Ask HN: How to get aggregated user behaviour without tracking an individual user

33 points | by harianus 194 days ago


  • Chrissvo 194 days ago

    That's a nice challenge!

    If you're super distrustful you could argue that you should never store a timestamp with a signup event, because it could potentially reveal a user's identity...

    Here's a crazy thought, what if you would do this:

    1. You fire off a default first event, say “init" On the server you generate a PGP key pair, store the private key with the init-event and return the public key

    2. Second event (first real event) is fired by the website owner and encrypted with the PGP public key from 1

    3. On the server you try decrypt event #2 with all available active private keys (stored with init-events)

    4. Once a solution is found you link the 2nd event to the 1st event, delete the private key of the 1st event, generate a new PGP key pair, store private key with 2nd event, and return the new public key

    5. Third event is encrypted with the public key of 4 and...

    No need to store timestamps and all traffic is encrypted, now how to make step 3 fast?

    • harianus 194 days ago

      Thanks! I like the way you think.

      2. I think encrypting PGP is pretty heavy and maybe not great for the performance of a script that loads on a lot of websites.

      3. I'm not sure how fast this will be. Especially on a very busy website with lots of page views per second.

      Basically you could also store a variable with the event and send that variable back. What would be the added value to use PGP encryption?

    • harianus 194 days ago

      I don't want to use a session cookie with an ID to link all events. I don't want any ID because I could potentially link those ID together in the back end based on IP (I don't, but I want people not to have to trust me). I want to make sure I don't get any data that my system could use wrong.

      • vokep 194 days ago

        I think maybe a good way to go is a compromise - Since you're already taking efforts to protect privacy without needing to trust you, thats already a good start. But maybe you need some kind of ID to tie behavior together, so you do record one temporarily, until you've processed it into an aggregate (anonymized individual behaviors)

        Basically, train a machine learning model on the data of invididuals. You don't want to overfit or that could be de-anonymizable, but a slightly underfit model could capture most of the important patterns, while throwing out most of any identifying aspects.

        The hard part then becomes finding a way to demonstrate this actually is happening so that you can be trusted. Unfortunately I can't think of a provable way, since you pretty much either can track users by IDs or not. And if you do..then trust has to be assumed

        • harianus 194 days ago

          But with my solution in the main Ask HN I don't need any ID. So why should I not do it that way?

        • JadeNB 194 days ago

          I think that the problem is, while you have near-total control over the information you collect, and can carefully consider its interactions, you have no control over the interaction of your information with other publicly available information. For example, the famous AOL de-anonymisation ( did not (I think it is accurate to say) rely on any metadata attached to the queries, only to the queries themselves.

          • harianus 194 days ago

            While I can understand this being true for AOL:

            > The data includes personal names, addresses, social security numbers and everything else someone might type into a search box.
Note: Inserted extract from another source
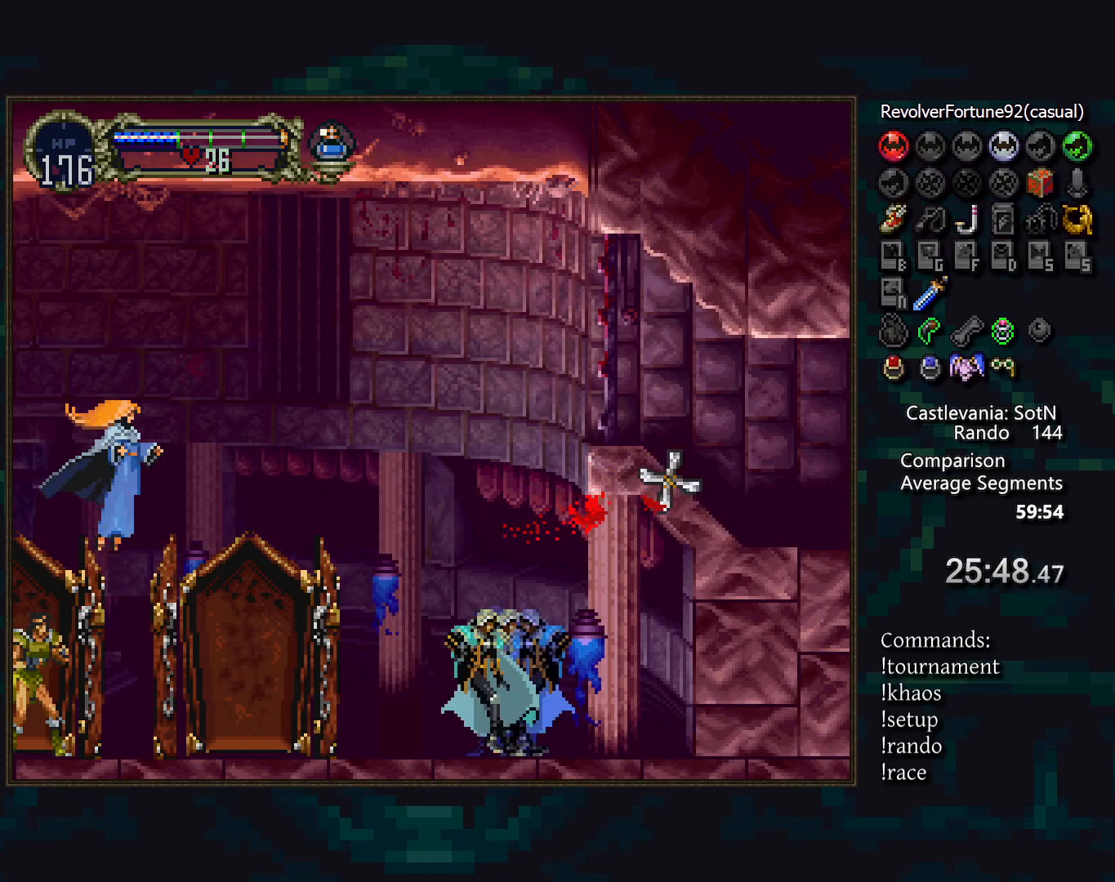
{"buttons": ["SQUARE"], "events": [[483, "SQUARE", "down"]]}
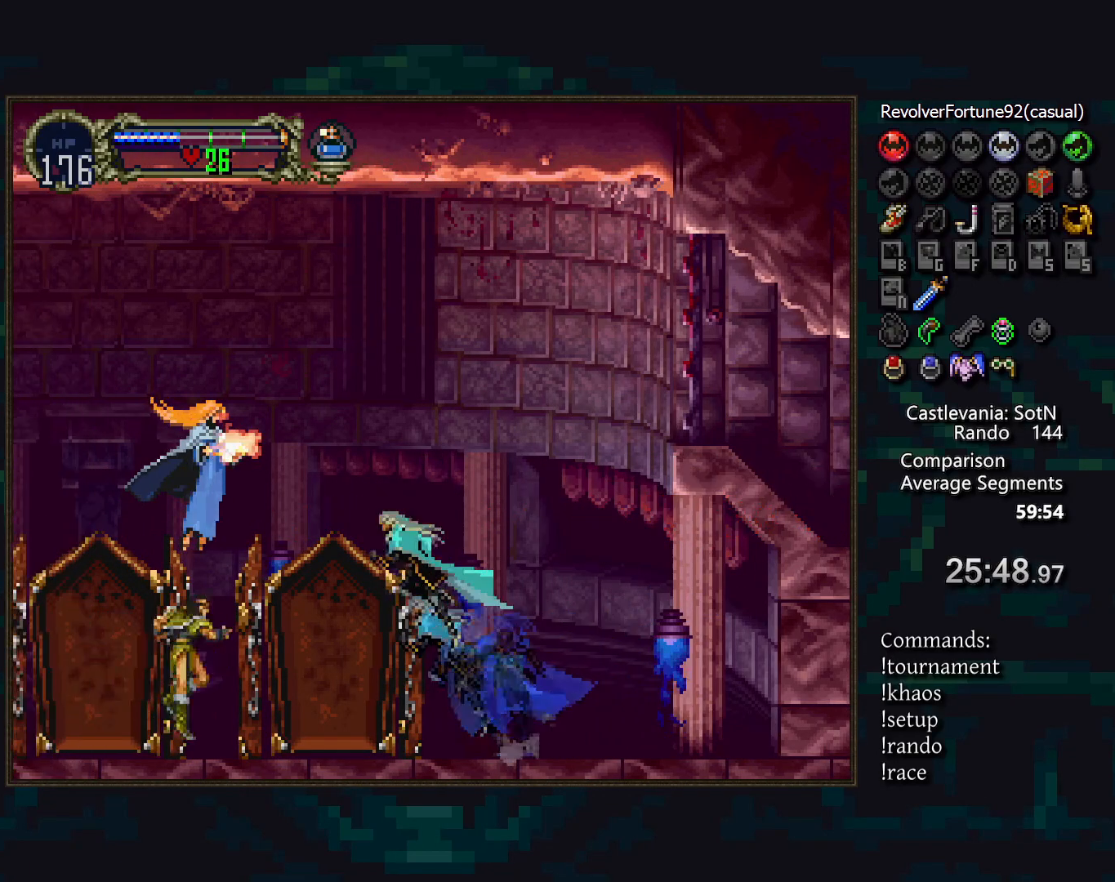
{"buttons": [], "events": [[100, "SQUARE", "up"]]}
            I don't think I have a similar issue with page views of one website of one session. I strip all query params and only save the hostname and path of the URL. I think it's nearly impossible to ever link that to a user. Maybe if you have very little amount of users, but then still you don't get personal info.

            • chatmasta 192 days ago

              Why do you consider the path of the URL to be any less sensitive than the query parameters? Many websites use dynamic paths that may as well be query parameters.

              • harianus 192 days ago

                We are going way off topic here, too bad there is not even one answer to my question:

                > Do you think this is acceptable from a privacy perspective?

                But back to your point. Query params contain usually tokens, search queries, and id's. This is not so much the case for paths. I think you agree with that. But indeed, paths can have sensitive information too.

                How would you prevent that data to be sent to my server?

                • chatmasta 192 days ago

                  Maybe you should allow the user to provide some sort of regex mask on URLs, or some sort of rule engine for which parts to keep or strip.

        • harianus 193 days ago

          And what would it be from a privacy perspective if I set a cookie for 90 days. I can't link this to any personal information and my customers will only see my tool where they can see the conversions (they don't get access to the "link" in the tables above).

          • nartz 194 days ago

            Differential privacy.

            • harianus 194 days ago

              Not really, that is more for when you have sensitive data and want to show that data publicly. I want to have only insensitive data and make sure I don't get sensitive data from the visitors.